Analytical chemistry is the analysis of samples to gain an understanding of their chemical composition. The goal of many chemical analysis protocols is to analyze a given sample (e.g., a physiological sample, an environmental sample, a manufacturing sample, etc.) for a variety of different purposes, such as to identify the presence of one or more analytes of interest in the sample, to characterize the makeup of the sample, for example in quality control, etc.
Many different analytical chemistry protocols have been developed. One broad category of analytical protocols that have been developed is chromatography. Chromatography is a family of analytical chemistry techniques for the separation of mixtures. In chromatography, a sample (the analyte) in a “mobile phase”, often in a stream of solvent, is passed through a “stationary phase”, where the stationary phase is some form of material that will provide resistance between the components of the sample and the material. Usually, each component has a characteristic separation rate that can be used to identify it and thus the composition of the original mixture.
A chromatograph takes a chemical mixture carried by liquid or gas and separates it into its component parts as a result of differential distributions of the solutes as they flow around or over a stationary liquid or solid phase. Various techniques for the separation of complex mixtures rely on the differential affinities of substances for a gas or liquid mobile medium and for a stationary adsorbing medium through which they pass; such as paper, gelatin, or magnesium silicate gel.
Many different chromatographic analytical devices have been developed in order to perform various chromatographic protocols. Examples of various chromatographic devices include, but are not limited to: gas chromatography devices, liquid chromatography devices, capillary electrophoresis devices, and supercritical fluid chromatography devices.
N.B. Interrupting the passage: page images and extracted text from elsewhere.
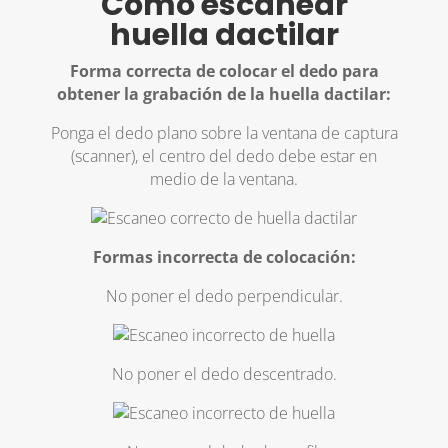
Cómo escanear
huella dactilar
Forma correcta de colocar el dedo para
obtener la grabación de la huella dactilar:
Ponga el dedo plano sobre la ventana de captura
(scanner), el centro del dedo debe estar en
medio de la ventana.
Formas incorrecta de colocación:
No poner el dedo perpendicular.
No poner el dedo descentrado.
Chromatographic devices are typically operated according to an analytical device method, which method is used by a chromatographic device data system (e.g., such as the ChemStation system from Agilent Technologies, Palo Alto, Calif.) to provide all of the setpoints for a device to perform a given sample analysis. As such, an analytical device method generally at least includes instrument control, sample injection and data analysis setpoints. Traditionally, all of the instrument control setpoints for a given method are provided together as a package to a user, e.g., as may be provided in a plurality of selectable complete methods packaged with an analytical device, or as may be imported into the operating data system of a device as a complete method obtained from an outside source. In certain instances, it is possible to import the sample injection and/or data analysis set points as a group into a given data analysis system. In addition, certain chromatographic analytical device data systems provide for editing of one or more parameters of a pre-existing method. However, the inventors are not aware of any product that provides for the ability to selectively import instrument control information into a system that can be used by the system develop a method de novo. Prior solutions have required that the information needed to develop an analysis must be imported in the format defined for that system. For example, current versions of the Agilent ChemStation requires a pre-existing method be imported into the ChemStation methods directory.
The access to scientific information has been changed dramatically by the presence of the Internet and by advances in storage media for computers. This improved access has provided electronic access to scientific knowledge in an unprecedented fashion.
There is a need in the art to provide for the ability to capitalize on the enhanced access to scientific knowledge in the development of analytical device methods. The present invention satisfies this need.